Les équipages, les Capitaines.

 

Un des meilleurs récits d'Auguste Jal, est celui qu'il intitula :

"La vie en poste" vie que menaient, pendant leur séjour à terre, les équipages entiers.

Ledru, le "héros" mis en scène avec tant d'humour, c'est en apparence le matelot seulement, en réalité le matelot et l'officier.

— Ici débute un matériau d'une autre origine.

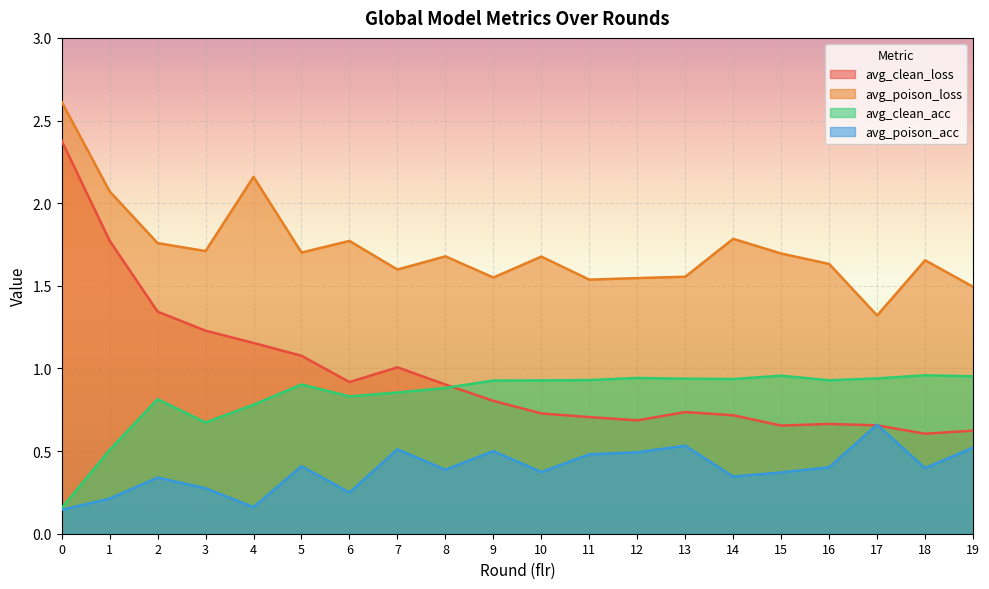

What is the sum of all avg_clean_loss values?

19.4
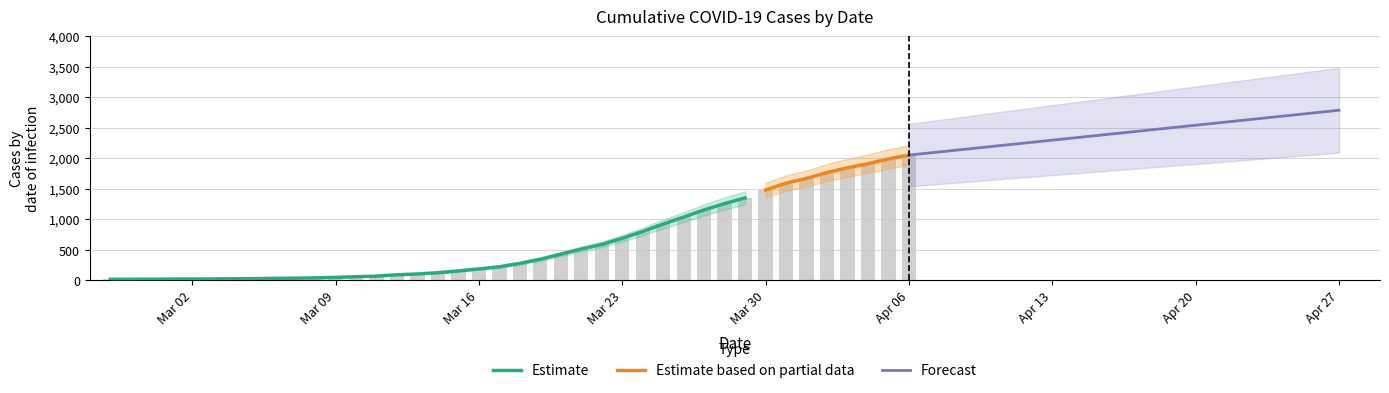

What position from the right is 2020-03-18?

20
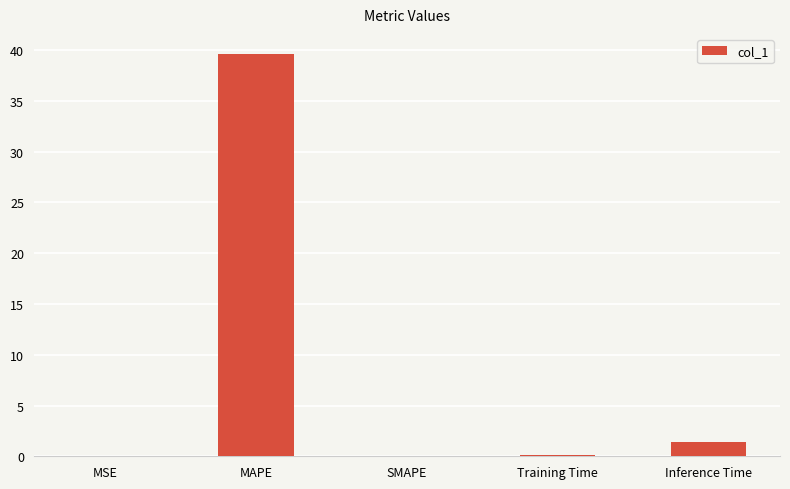

True or false: the data shows 0.0 at SMAPE.

True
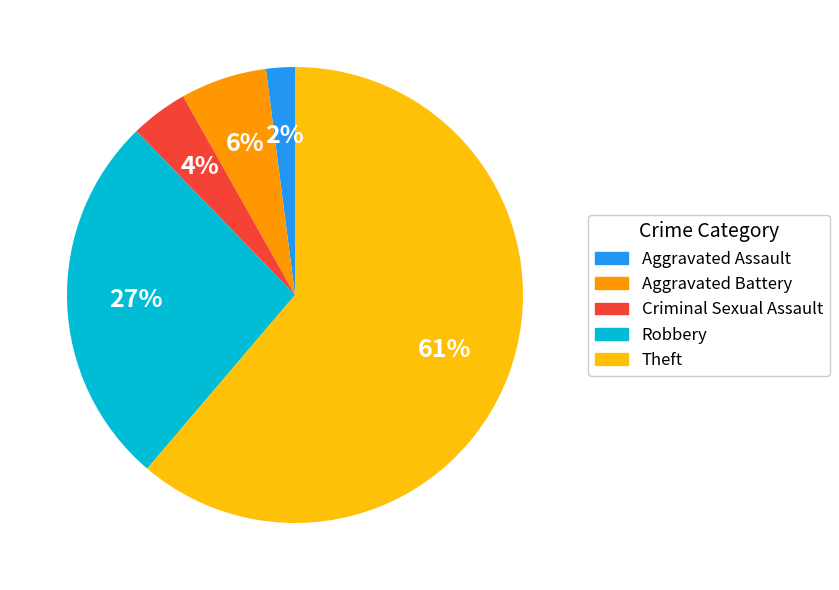

Is Theft the majority of the pie?

Yes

Encore Jal a-t-il -beaucoup trop- laissé dans l'ombre les aspects répugnants. Frustre à tous égards comme un matelot de l'époque, Ledru se trouve du reste miraculeux possesseur d'une somme que seul un officier, plutôt un Capitaine, était susceptible de recevoir (avances et acomptes déduits) après une course exceptionnellement fructueuse.Quant à la manière de vite gâcher l'argent reçu, elle était à peur près identique de la part des matelots et des officiers, Capitaines compris (beaucoup de ceux-ci sortaient du rang.)Jal rend justice à la "probité" et au "brillant courage" de quelques officiers Corsaires du XIX siècle, condamne très rudement la guerre de course et nous renseigne exactement sur un Corsaire malouin, relativement peu connu, dont le caractère et les habitudes ont contribué beaucoup à camper le type de son Ledru. Il s'agit du Capitaine NIQUET, de son vrai nom : Joseph PRADERE-NIQUET.

 

Joseph PRADERE-NIQUET :

Niquet, homme d'une autre espèce que Surcouf, était bien plus que l'idée que l'on se fait du Corsaire; la taille seule manquait...; Il était petit, de chétive apparence, laid. Nul, à voir ce frèle corps, n'y aurait logé une âme ardente. Il était cependant d'une rare intrépidité. et là-dessus, Jal raconte la capture, par NIQUET, avec le simple lougre le "Spéculateur" muni de cinq canons, d'un navire anglais corsaire qui portait dix-huit bouches à feu. Hardiesse forcée d'ailleurs, à moins de se rendre, puisque Niquet s'aperçut trop tard que ce bâtiment n'était pas un paisible bâtiment de commerce. Il l'enleva bravement, et avec habileté, à l'abordage.

Niquet aimait beaucoup la vie joyeuse et dissipée; c'était dans la force du terme ce que les marins appellent un "cheniqueur" buveur de liqueurs fortes de "schnick" d'où schniquer; argot.

Tant qu'il n'avait pas fait de belles prises, il battait la mer, furetait dans toutes les petites criques, faisait en un mot, admirablement bien son métier de Corsaire. Mais était-il à même de satisfaire ses passions, on ne pouvait plus le faire embarquer; il se livrait avec délice à toutes les voluptés d'une orgie perpétuelle et ne songeait à la course que lorsque sa bourse était à peu près à sec.

Boisson et débauche sexuelle, gâchage d'argent stupide autant que malpropre, c'était en effet la coutume invariable de presque tous les membres de tous les équipages corsaires, depuis les novices jusqu'aux capitaines.